The Personality of the Holy Spirit

I decided to read through What the Bible Teaches, by R.A. Torrey again. It’s a great book – you can download a free PDF here – so we’re doing a little Bible study every Thursday. The collection is here. Subscribe over there to make sure you don’t miss anything, but come back and add your voice in the Comments! >>>

We started Book III this week, and turned our attention to the One whom pastor and author Francis Chan has called, “the forgotten God.” Holy Spirit is woefully neglected in too many modern Christian churches.

I think Torrey agrees. He opens this chapter with the following:

It is of the highest importance from the standpoint of worship that we decide whether the Holy Spirit is a divine person worthy to receive our adoration, our faith and our love, or simply an influence emanating from God, or a power that God imparts to us. If the Holy Spirit is a Divine Person and we know it not, we are robbing a Divine Being of the love and adoration which are his due.
It is of the highest practical importance that we decide whether the Holy Spirit is a power that we, in our weakness and ignorance are somehow to get hold of and use, or whether the Holy Spirit is a personal being, infinitely wise, infinitely holy, infinitely tender, who is to get hold of us and use us.

So which is it? Torrey proposes:

  1. Various pronouns that clearly imply personality are repeatedly used of the Holy Spirit.
  2. Many characteristics that only a person can posses are ascribed to the Holy Spirit (knowledge, will, mind, love, goodness, etc.).
  3. Many acts that only a person can perform are ascribed to the Holy Spirit (teaching, directing, commanding, etc.)
  4. An office is predicated of the Holy Spirit that could only be predicated of a person (specifically, that of Comforter).
  5. A treatment is predicated of the Holy Spirit that could only be predicated of a person. (He is rebelled against, grieved, lied to, etc.)

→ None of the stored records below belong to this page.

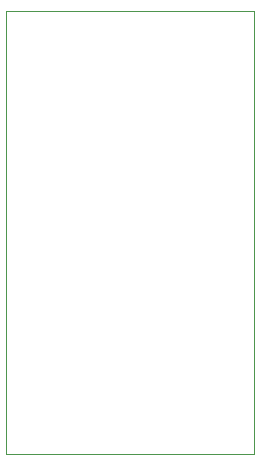
<source format=gbr>
%TF.GenerationSoftware,Altium Limited,Altium Designer,24.6.1 (21)*%
G04 Layer_Color=0*
%FSLAX26Y26*%
%MOIN*%
%TF.SameCoordinates,E3325630-42F2-41CE-953C-F4D0AC061200*%
%TF.FilePolarity,Positive*%
%TF.FileFunction,Profile,NP*%
%TF.Part,Single*%
G01*
G75*
%TA.AperFunction,Profile*%
%ADD121C,0.001000*%
D121*
X0Y0D02*
Y1476378D01*
X826772D01*
Y0D01*
X0D01*
%TF.MD5,c220e8eef6e8ddd07d48f3cdeb2429ee*%
M02*

</source>
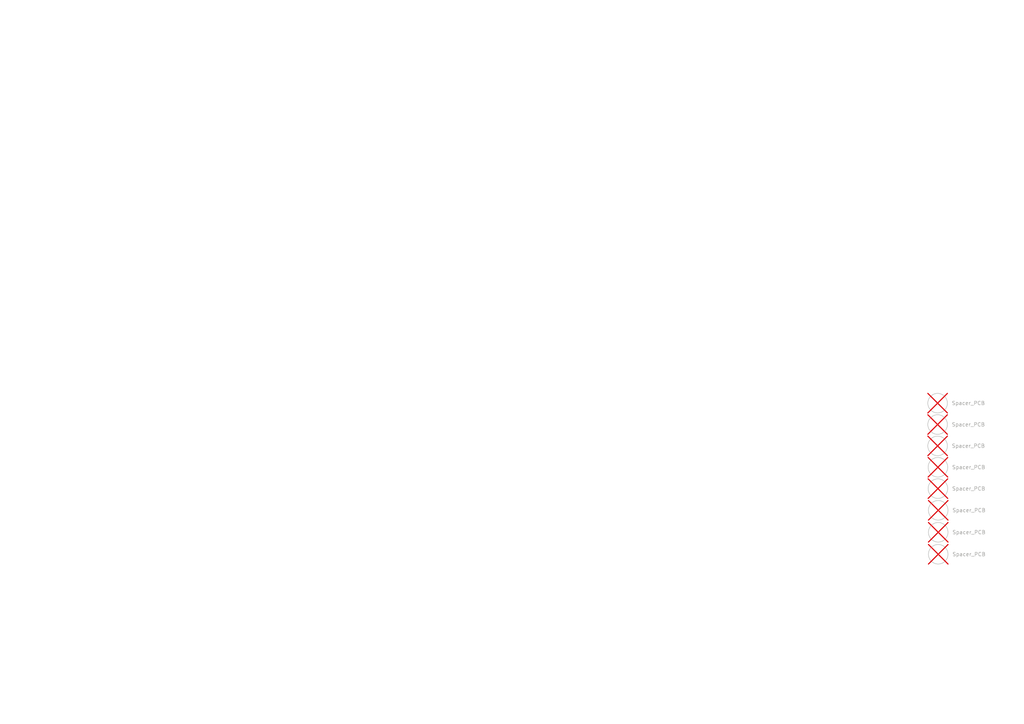
<source format=kicad_sch>
(kicad_sch (version 20230121) (generator eeschema)

  (uuid dd798805-b17d-461a-b4ca-51ca5c328d9c)

  (paper "A3")

  


  (symbol (lib_id "Keyboard_Plate:Spacer_PCB") (at 384.556 182.88 0) (unit 1)
    (in_bom no) (on_board yes) (dnp yes) (fields_autoplaced)
    (uuid 3cc562f4-cbe3-4164-9b66-3fd14afab55a)
    (property "Reference" "H9" (at 384.556 184.15 0)
      (effects (font (size 1.524 1.524)) hide)
    )
    (property "Value" "Spacer_PCB" (at 390.271 182.88 0)
      (effects (font (size 1.524 1.524)) (justify left))
    )
    (property "Footprint" "Keyboard_Plate:Spacer Plate hole" (at 384.556 182.88 0)
      (effects (font (size 1.524 1.524)) hide)
    )
    (property "Datasheet" "" (at 384.556 182.88 0)
      (effects (font (size 1.524 1.524)) hide)
    )
    (instances
      (project "Chameleon v1_10"
        (path "/9cbb0ce1-ad88-4669-adb0-4b1f4ac042dc"
          (reference "H9") (unit 1)
        )
      )
      (project "Nearfield RP2040 RP"
        (path "/dd798805-b17d-461a-b4ca-51ca5c328d9c"
          (reference "H3") (unit 1)
        )
      )
    )
  )

  (symbol (lib_id "Keyboard_Plate:Spacer_PCB") (at 384.81 227.33 0) (unit 1)
    (in_bom no) (on_board yes) (dnp yes) (fields_autoplaced)
    (uuid 4bcfb6f6-2e78-4fdf-a4a4-8d0856858dc5)
    (property "Reference" "H3" (at 384.81 228.6 0)
      (effects (font (size 1.524 1.524)) hide)
    )
    (property "Value" "Spacer_PCB" (at 390.525 227.33 0)
      (effects (font (size 1.524 1.524)) (justify left))
    )
    (property "Footprint" "Keyboard_Plate:Spacer Plate hole" (at 384.81 227.33 0)
      (effects (font (size 1.524 1.524)) hide)
    )
    (property "Datasheet" "" (at 384.81 227.33 0)
      (effects (font (size 1.524 1.524)) hide)
    )
    (instances
      (project "Chameleon v1_10"
        (path "/9cbb0ce1-ad88-4669-adb0-4b1f4ac042dc"
          (reference "H3") (unit 1)
        )
      )
      (project "Nearfield RP2040 RP"
        (path "/dd798805-b17d-461a-b4ca-51ca5c328d9c"
          (reference "H8") (unit 1)
        )
      )
    )
  )

  (symbol (lib_id "Keyboard_Plate:Spacer_PCB") (at 384.81 209.296 0) (unit 1)
    (in_bom no) (on_board yes) (dnp yes) (fields_autoplaced)
    (uuid 88ce7e55-286d-4d70-9e8f-5515919d23ce)
    (property "Reference" "H1" (at 384.81 210.566 0)
      (effects (font (size 1.524 1.524)) hide)
    )
    (property "Value" "Spacer_PCB" (at 390.525 209.296 0)
      (effects (font (size 1.524 1.524)) (justify left))
    )
    (property "Footprint" "Keyboard_Plate:Spacer Plate hole" (at 384.81 209.296 0)
      (effects (font (size 1.524 1.524)) hide)
    )
    (property "Datasheet" "" (at 384.81 209.296 0)
      (effects (font (size 1.524 1.524)) hide)
    )
    (instances
      (project "Chameleon v1_10"
        (path "/9cbb0ce1-ad88-4669-adb0-4b1f4ac042dc"
          (reference "H1") (unit 1)
        )
      )
      (project "Nearfield RP2040 RP"
        (path "/dd798805-b17d-461a-b4ca-51ca5c328d9c"
          (reference "H6") (unit 1)
        )
      )
    )
  )

  (symbol (lib_id "Keyboard_Plate:Spacer_PCB") (at 384.556 165.354 0) (unit 1)
    (in_bom no) (on_board yes) (dnp yes) (fields_autoplaced)
    (uuid bba215a6-97ee-4ab4-8dd6-0dbfdc718381)
    (property "Reference" "H10" (at 384.556 166.624 0)
      (effects (font (size 1.524 1.524)) hide)
    )
    (property "Value" "Spacer_PCB" (at 390.271 165.354 0)
      (effects (font (size 1.524 1.524)) (justify left))
    )
    (property "Footprint" "Keyboard_Plate:Spacer Plate hole" (at 384.556 165.354 0)
      (effects (font (size 1.524 1.524)) hide)
    )
    (property "Datasheet" "" (at 384.556 165.354 0)
      (effects (font (size 1.524 1.524)) hide)
    )
    (instances
      (project "Chameleon v1_10"
        (path "/9cbb0ce1-ad88-4669-adb0-4b1f4ac042dc"
          (reference "H10") (unit 1)
        )
      )
      (project "Nearfield RP2040 RP"
        (path "/dd798805-b17d-461a-b4ca-51ca5c328d9c"
          (reference "H1") (unit 1)
        )
      )
    )
  )

  (symbol (lib_id "Keyboard_Plate:Spacer_PCB") (at 384.683 200.406 0) (unit 1)
    (in_bom no) (on_board yes) (dnp yes) (fields_autoplaced)
    (uuid c12b1e69-3527-4908-9181-5af6cb1f83b2)
    (property "Reference" "H6" (at 384.683 201.676 0)
      (effects (font (size 1.524 1.524)) hide)
    )
    (property "Value" "Spacer_PCB" (at 390.398 200.406 0)
      (effects (font (size 1.524 1.524)) (justify left))
    )
    (property "Footprint" "Keyboard_Plate:Spacer Plate hole" (at 384.683 200.406 0)
      (effects (font (size 1.524 1.524)) hide)
    )
    (property "Datasheet" "" (at 384.683 200.406 0)
      (effects (font (size 1.524 1.524)) hide)
    )
    (instances
      (project "Chameleon v1_10"
        (path "/9cbb0ce1-ad88-4669-adb0-4b1f4ac042dc"
          (reference "H6") (unit 1)
        )
      )
      (project "Nearfield RP2040 RP"
        (path "/dd798805-b17d-461a-b4ca-51ca5c328d9c"
          (reference "H5") (unit 1)
        )
      )
    )
  )

  (symbol (lib_id "Keyboard_Plate:Spacer_PCB") (at 384.556 174.117 0) (unit 1)
    (in_bom no) (on_board yes) (dnp yes) (fields_autoplaced)
    (uuid c395e8df-26e3-4f4c-ba00-83cdbdb9e234)
    (property "Reference" "H8" (at 384.556 175.387 0)
      (effects (font (size 1.524 1.524)) hide)
    )
    (property "Value" "Spacer_PCB" (at 390.271 174.117 0)
      (effects (font (size 1.524 1.524)) (justify left))
    )
    (property "Footprint" "Keyboard_Plate:Spacer Plate hole" (at 384.556 174.117 0)
      (effects (font (size 1.524 1.524)) hide)
    )
    (property "Datasheet" "" (at 384.556 174.117 0)
      (effects (font (size 1.524 1.524)) hide)
    )
    (instances
      (project "Chameleon v1_10"
        (path "/9cbb0ce1-ad88-4669-adb0-4b1f4ac042dc"
          (reference "H8") (unit 1)
        )
      )
      (project "Nearfield RP2040 RP"
        (path "/dd798805-b17d-461a-b4ca-51ca5c328d9c"
          (reference "H2") (unit 1)
        )
      )
    )
  )

  (symbol (lib_id "Keyboard_Plate:Spacer_PCB") (at 384.683 191.643 0) (unit 1)
    (in_bom no) (on_board yes) (dnp yes) (fields_autoplaced)
    (uuid c92c1037-6be6-4808-84bc-fa412ebb43e7)
    (property "Reference" "H7" (at 384.683 192.913 0)
      (effects (font (size 1.524 1.524)) hide)
    )
    (property "Value" "Spacer_PCB" (at 390.398 191.643 0)
      (effects (font (size 1.524 1.524)) (justify left))
    )
    (property "Footprint" "Keyboard_Plate:Spacer Plate hole" (at 384.683 191.643 0)
      (effects (font (size 1.524 1.524)) hide)
    )
    (property "Datasheet" "" (at 384.683 191.643 0)
      (effects (font (size 1.524 1.524)) hide)
    )
    (instances
      (project "Chameleon v1_10"
        (path "/9cbb0ce1-ad88-4669-adb0-4b1f4ac042dc"
          (reference "H7") (unit 1)
        )
      )
      (project "Nearfield RP2040 RP"
        (path "/dd798805-b17d-461a-b4ca-51ca5c328d9c"
          (reference "H4") (unit 1)
        )
      )
    )
  )

  (symbol (lib_id "Keyboard_Plate:Spacer_PCB") (at 384.81 218.313 0) (unit 1)
    (in_bom no) (on_board yes) (dnp yes) (fields_autoplaced)
    (uuid ddb70a61-a99e-4cc8-b54a-a5901d836916)
    (property "Reference" "H2" (at 384.81 219.583 0)
      (effects (font (size 1.524 1.524)) hide)
    )
    (property "Value" "Spacer_PCB" (at 390.525 218.313 0)
      (effects (font (size 1.524 1.524)) (justify left))
    )
    (property "Footprint" "Keyboard_Plate:Spacer Plate hole" (at 384.81 218.313 0)
      (effects (font (size 1.524 1.524)) hide)
    )
    (property "Datasheet" "" (at 384.81 218.313 0)
      (effects (font (size 1.524 1.524)) hide)
    )
    (instances
      (project "Chameleon v1_10"
        (path "/9cbb0ce1-ad88-4669-adb0-4b1f4ac042dc"
          (reference "H2") (unit 1)
        )
      )
      (project "Nearfield RP2040 RP"
        (path "/dd798805-b17d-461a-b4ca-51ca5c328d9c"
          (reference "H7") (unit 1)
        )
      )
    )
  )

  (sheet_instances
    (path "/" (page "1"))
  )
)

</source>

Torreys’ general conclusion: The Holy Spirit is a person.

Not a flesh-and-blood person, of course, but it isn’t the physical that makes a person a person. A man with one arm is no less a person than a man with two.

Torrey ends this chapter with some insightful questions:

Theoretically we may believe this. Do we in our real thought of Him, or in our practical attitude toward Him, treat Him as a person? Do we regard Him as indeed as real a person as Jesus Christ … ?

I’ve been taught, since I was saved almost a decade ago, that Holy Spirit is a person, but the idea of Him being as much a person as Jesus, I admit, made me pause.

Do you? Have you thought this way about Holy Spirit? Have you been taught of Him as a person, or is this new to you? How does this change your relationship? 

3 Comments

  1. […] Lex addresses the first chapter in the third section of Torrey’s book What the Bible Teaches, seen here. […]

  2. This is a good chapter for the reasons with which you start your post. Those of us who have had dramatic conversions like a road to Damascus type can readily appreciate the fact that the Spirit opens the eyes of the blind, completely alters perception so that reading the Word becomes a completely different experience and we appreciate the Spirit for daily helping us live our lives, for picking us up after we fail. Jesus and the Father do seem to get more of the attention. Perhaps since the Spirit is part of the One True God, He doesn’t mind too much not being the center of attention as long as we let Him do His job?

    1. I don’t know if He minds getting less cred, since they are all One and He’s infinitely humble. I think we do more of a disservice to ourselves, the body of Christ and the world by neglecting the Holy Spirit in our preaching and teaching.